Désiré André (André Antoine Désiré) (March 29, 1840, Lyon – September 12, 1917, Paris) was a French mathematician, best known for his work on Catalan numbers and alternating permutations.

== Biography ==

He is the son of Auguste Antoine Désiré André, shoemaker in Lyon, and his wife Antoinette Magdalene Jar.

He entered the École Normale Supérieure in 1860 and passed the Agrégation in Mathematics in 1863. He defended his doctoral thesis on 25 March 1877.

He was a student of Charles Hermite (1822–1901) and Joseph Bertrand (1822–1900).

Starting as a teacher at the Lycée de Troyes, he went on to Collège Sainte-Barbe, then to the University of Dijon and finally became professor of mathematics at Collège Stanislas de Paris from 1885 to 1900.

He was a laureate of the Ministère de l'Instruction Publique, member of the Circolo Matematico di Palermo and the Commission Internationale Permanente de Bibliographie Mathématique. He was made a Knight of the Legion of Honour in July 1897.

Désiré André played a role in the French mathematical community of his time, including the Société Mathématique de France. He was the treasurer of the association from its inception in 1873 to 1876. He became chairman of the Société in 1889 or 1890.

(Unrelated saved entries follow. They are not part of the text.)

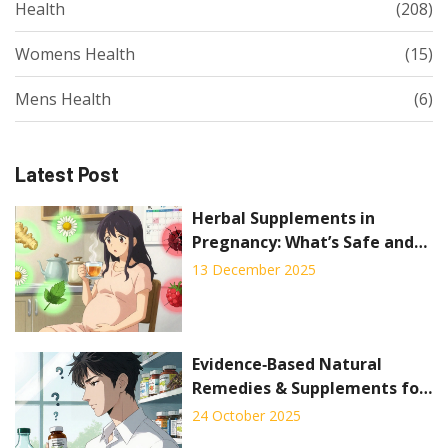
Health
(208)
Womens Health
(15)
Mens Health
(6)
Latest Post
Herbal Supplements in
Pregnancy: What’s Safe and
What’s Not
13 December 2025
Evidence‑Based Natural
Remedies & Supplements for
Managing Side Effects
24 October 2025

He was the author of a 1909 book on notation in elementary mathematics, Des notations mathématiques, énumération, choix et usage.

He was president of the Société philomathique de Paris.

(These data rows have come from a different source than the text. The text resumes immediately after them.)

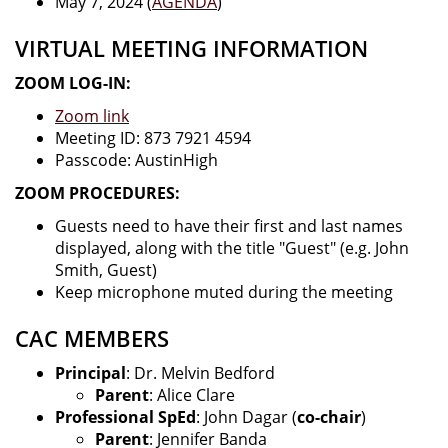
May 7, 2024 (
AGENDA
)
VIRTUAL MEETING INFORMATION
ZOOM LOG-IN:
Zoom link
Meeting ID: 873 7921 4594
Passcode: AustinHigh
ZOOM PROCEDURES:
Guests need to have their first and last names
displayed, along with the title "Guest" (e.g. John
Smith, Guest)
Keep microphone muted during the meeting
CAC MEMBERS
Principal
: Dr. Melvin Bedford
Parent
: Alice Clare
Professional SpEd
: John Dagar (
co-chair
)
Parent
: Jennifer Banda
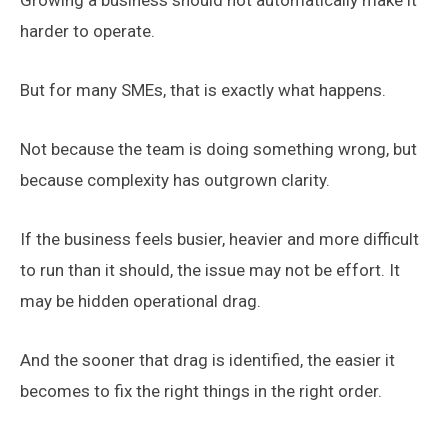
Growing a business should not automatically make it
harder to operate.
But for many SMEs, that is exactly what happens.
Not because the team is doing something wrong, but
because complexity has outgrown clarity.
If the business feels busier, heavier and more difficult
to run than it should, the issue may not be effort. It
may be hidden operational drag.
And the sooner that drag is identified, the easier it
becomes to fix the right things in the right order.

He lived at 28 rue Vauquelin, Paris.

== Key publications ==

- André, Désiré (1895). "Mémoire sur les permutations quasi-alternées".

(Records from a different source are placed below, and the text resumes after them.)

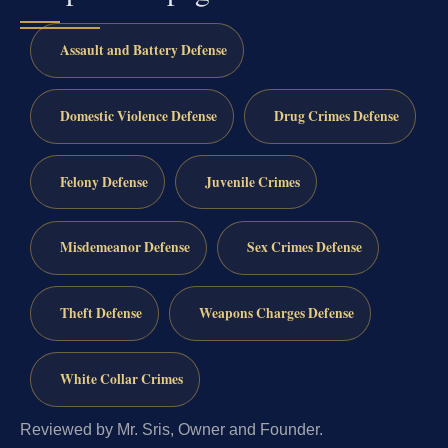
Assault and Battery Defense
Domestic Violence Defense
Drug Crimes Defense
Felony Defense
Juvenile Crimes
Misdemeanor Defense
Sex Crimes Defense
Theft Defense
Weapons Charges Defense
White Collar Crimes
Reviewed by Mr. Sris, Owner and Founder.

- André, Désiré (1881). "Sur les permutations alternées".

- André, Désiré (1888). "L'Arithmétique des écoles primaires".

- André, Désiré (1909). "Des notations mathématiques, énumération, choix et usage".

- André, Désiré (1877). "1re thèse - Développements en séries des fonctions elliptiques et de leurs puissances. 2e thèse - Terme général d'une série déterminée à la façon des séries récurrentes.".

== Bibliography ==

- "Gallica-Math : Répertoire Bibliographique des Sciences Mathématiques (Entry 'André D.')"

- "Désiré André, Notice sur les travaux scientifiques" (1910).